Bangladesh in as first-ever Olympic mixed team line-up decided

Ruman Shana shooting during practice at the Tokyo 2020 Olympic Games.

We now know which 16 pairs will compete for the first-ever Olympic title in the mixed team event.

Korea, USA, Japan, Mexico, China, the Netherlands, Turkey, Chinese Taipei, India, ROC, Italy, Great Britain, Germany, France, Indonesia and, excitingly, Bangladesh made the cut after Friday's qualifying rounds.

The 16th seeds courtesy Ruman Shana’s 662 and Diya Siddique’s 635, Bangladesh was given a women’s universality invitation to these Games, upgrading their single men’s quota, which is what allowed the country to compete in this pairs event.

No matter how they got here – the partnership beat experienced duos from Canada, Malaysia, Brazil and Moldova, among others, to book a ticket in the eliminations, where they will face the favourites in the first round.

“This is really amazing and a happy moment. At first, we were thinking it would be too hard for us. Finally, we’re in the 16th position, and it’s really awesome. We’re feeling so excited and so happy,” said Shana, the individual bronze medallist at the last world championships.

“We’re not worried about Korea. We’ll shoot normally and see what happens in the match.”

Mixed teams are ranked on the combined total of their highest-scoring man and highest-scoring woman.

The qualified nations had until one hour after the end of the men’s ranking round to make changes to their line-up for matchplay. Only two squads chose to make a switch.

China swapped out Yang Xiaolei for Wu Jiaxin and Li Jialun for Wang Dapeng.

France replaced 36th individual seed Pierre Plihon with 57th-ranked Jean-Charles Valladont to partner with reigning European Champion Lisa Barbelin.

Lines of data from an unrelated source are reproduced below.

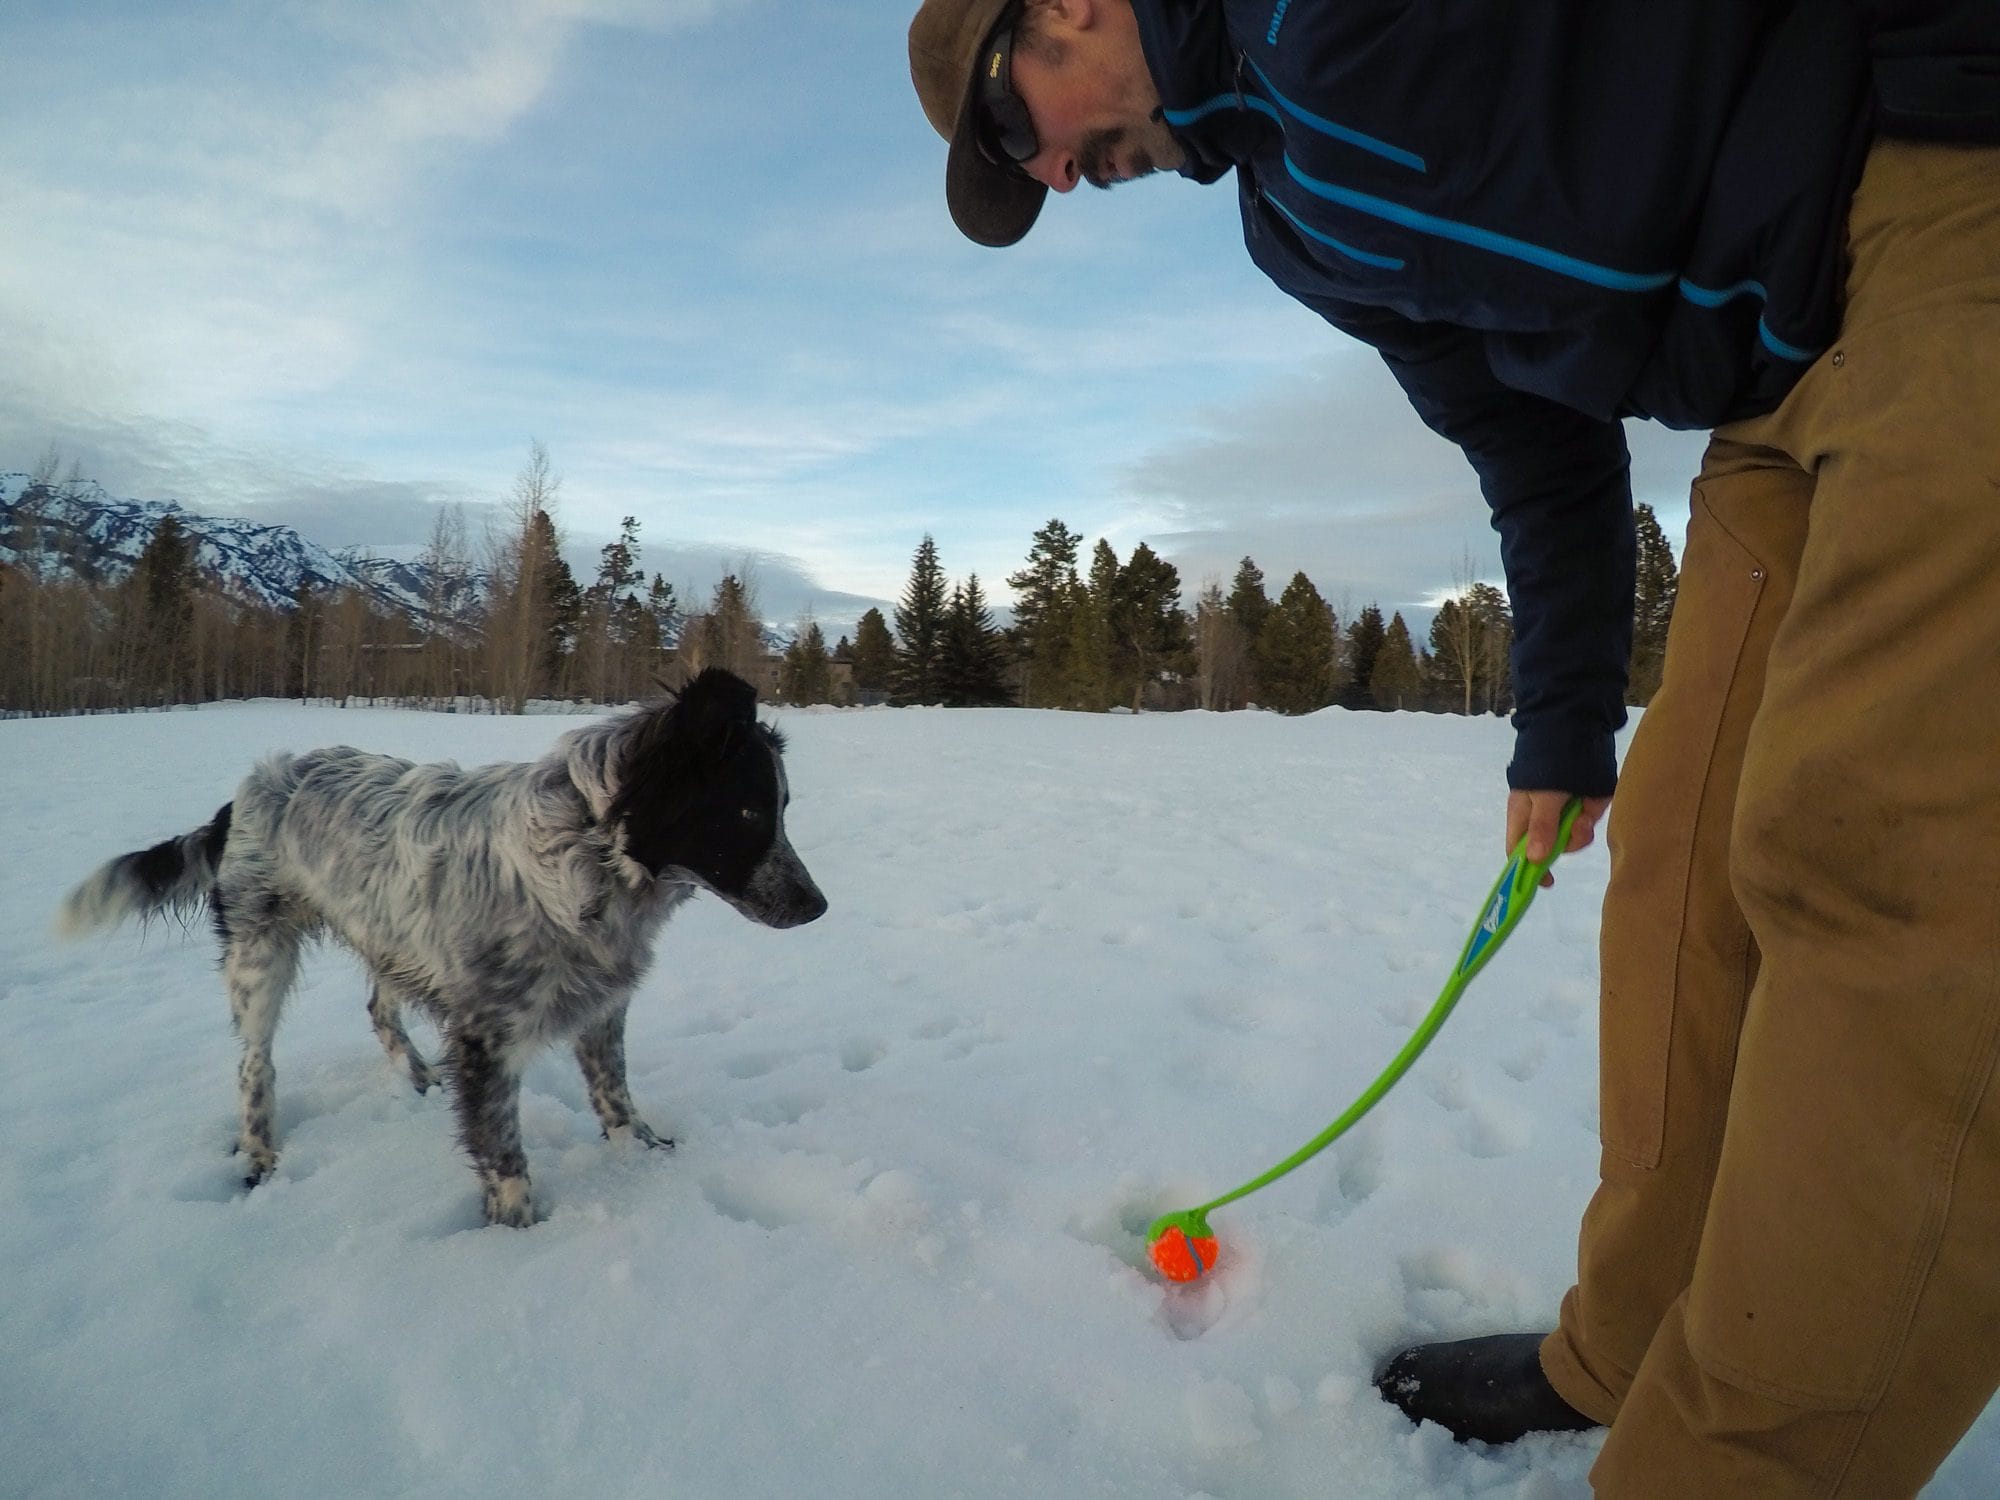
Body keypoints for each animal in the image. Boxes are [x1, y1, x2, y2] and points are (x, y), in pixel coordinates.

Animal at [54, 676, 824, 1224]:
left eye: (782, 810)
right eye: (749, 811)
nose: (818, 907)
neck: (584, 853)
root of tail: (245, 790)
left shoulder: (600, 1008)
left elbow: (616, 1099)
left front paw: (645, 1156)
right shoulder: (489, 1037)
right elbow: (505, 1157)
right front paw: (520, 1238)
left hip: (394, 935)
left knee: (377, 1007)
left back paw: (418, 1078)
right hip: (261, 955)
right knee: (254, 1064)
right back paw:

The line-up was, apparently, decided weeks ago – but it remains a bold decision, given that had Valladont’s qualifying score (640) been used rather than that of Plihon (653), the French pair would have missed the cut and been eliminated.

The mixed team event is making its Olympic debut at Tokyo 2020, bringing the total number of available archery medals to five.

Korea’s An San and Kim Je Deok, two young debutants at the Games, claimed the number one seed, having both topped the individual men’s and women’s qualifying rounds.